> _Text excerpt_:
=== Section Start ===

Progress in our scientific understanding of life, development of human values, and advances in ethical concepts and morals have enabled us to take liberal views of abortion, voluntary euthanasia, and human treatment of other forms of life. However, this has not been uniform or universal. If social attitudes do not change in tune with scientific progress, then the very future and progress of human welfare, of individual choices and other human liberties, will be severely compromised.

This is particularly the case where modern biology is concerned.


The debate on many bioethics issues has been dominated by the religious right, and it is absolutely essential that the Humanist perspective be represented properly and that it be heard. At present, while we do the best we can, through the efforts of our colleagues and our partners at the international institutions, our efforts are nowhere near matching the power of the conservative lobby.

In areas such as genetically modified food, the debate has been between the anti-technology environmentalists and Green activists, and corporate business. Bioethics

needs input from the rational, scientific, humanist,atheist, ethical perspective. Yet the Humanist voice which alone is capable of providing a human-centred approach and a forward-looking ethical perspective has been largely feeble, and needs strengthening. The crucial developments of today can determine the course and direction for humanity for the next 100 years.

What We Propose to Do

What is needed is the creation of a well-coordinated panel of voluntary, bioethics and legal experts from all over the world to advise IHEU on these issues, which are to be dealt with at the UN. The broad ethical framework for reflection on such issues already exists, and IHEU has long had a Brussels-based Bio Ethics Network.

IHEU can make an important contribution to the evolution of public policy on these matters by reaching out to the general public, and by lobbying policy makers both at national levels through its member organizations in 37 countries and through lobbying at the UN level. This is a tremendous resource for the Humanist community.

As the only umbrella Humanist organization recognized at this high level by the UN, IHEU has the right to attend all UN Conferences on issues dealt with by ECOSOC, a principal organ of the UN, which will also be dealing with bioethics and other ethical matters. IHEU also has the right to make its viewpoints known through written submissions to ECOSOC Commission meetings, and also the right to speak at the UN’s ECOSOC sub-Commission meetings.

=== Section End ===

> _Tasks to perform_:
- 1) Answer these questions from the bioethics text:
(a) Which group has dominated the debate on many bioethics issues?
(b) In how many countries does IHEU have member organizations?
(c) Where is IHEU's Bio Ethics Network based?
- 2) Write a continuation of the text on IHEU and Humanist input into bioethics, starting after its final sentence.
The entries that come next have no connection to the bioethics text.

> _Study material_:
=== Section Start ===

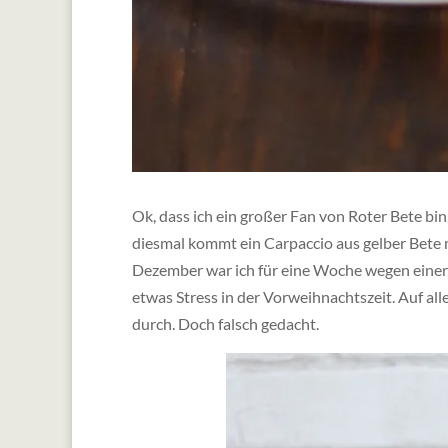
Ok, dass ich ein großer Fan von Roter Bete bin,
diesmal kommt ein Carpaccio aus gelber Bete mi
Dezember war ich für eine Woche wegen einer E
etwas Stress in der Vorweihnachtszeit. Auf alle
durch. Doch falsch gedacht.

=== Section End ===
=== Section Start ===

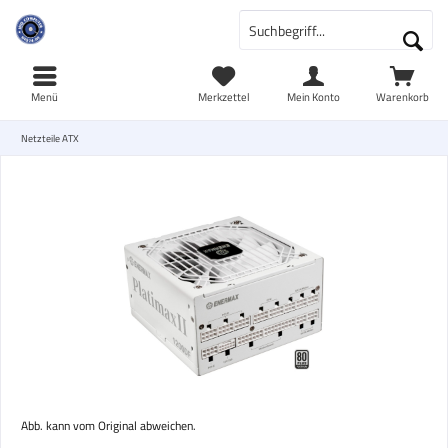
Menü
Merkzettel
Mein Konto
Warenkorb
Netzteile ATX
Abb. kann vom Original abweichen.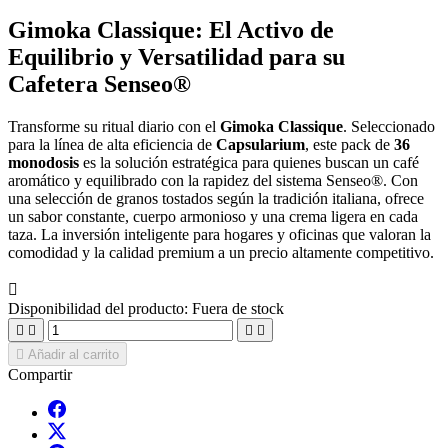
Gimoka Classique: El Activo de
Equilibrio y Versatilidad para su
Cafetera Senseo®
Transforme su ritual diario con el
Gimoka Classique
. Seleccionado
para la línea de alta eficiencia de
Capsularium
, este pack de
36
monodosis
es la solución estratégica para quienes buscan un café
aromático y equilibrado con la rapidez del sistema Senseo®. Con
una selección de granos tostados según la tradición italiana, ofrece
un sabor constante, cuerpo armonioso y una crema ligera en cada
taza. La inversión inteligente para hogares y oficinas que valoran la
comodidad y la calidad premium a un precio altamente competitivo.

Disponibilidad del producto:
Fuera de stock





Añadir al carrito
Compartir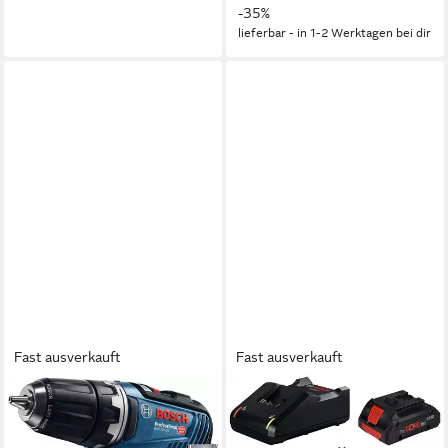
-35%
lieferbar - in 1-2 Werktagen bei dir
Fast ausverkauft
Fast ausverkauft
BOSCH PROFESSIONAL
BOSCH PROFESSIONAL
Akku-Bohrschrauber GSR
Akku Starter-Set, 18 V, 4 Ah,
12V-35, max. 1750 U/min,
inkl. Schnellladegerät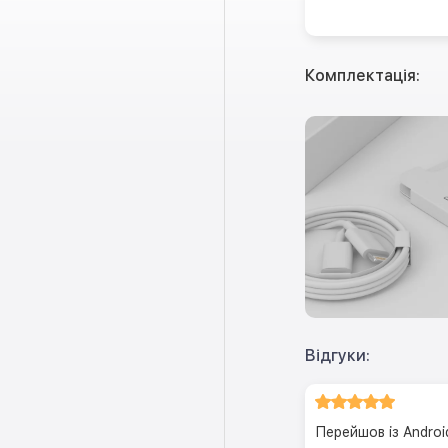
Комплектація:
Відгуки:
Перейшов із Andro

=== Section End ===

> _Answers to the problems_:
- 1)
(a) The religious right
(b) 37
(c) Brussels

- 2)
The remit of the Center will be to coordinate with the already existing IHEU Bio Ethics Network based in Brussels, work with a voluntary network of experts, produce resources for the media, help provide input for the creation of official Humanist positions, undertake a detailed study of the implications of these developments in the context of existing statements on Humanism (manifestoes and declarations), lobby at the UN, and draft and comment on model legislative proposals as part of lobbying activity. The Center will establish working relationships with organizations concerned with bioethics, such as those involved with the Human Genome Project, and their Ethical, Legal, Social Issues (ELSI) programme. IHEU will identify friendly countries and aim to influence policy decisions by lobbying governments – for example countries like Britain, Argentina, Japan, South Korea, Mexico and Russia – which voted against the American proposal to ban cloning. Through its web presence and projected activities the Center will raise the awareness of the ethical implications of the developments relating to the human genome, cloning, and stem cell research.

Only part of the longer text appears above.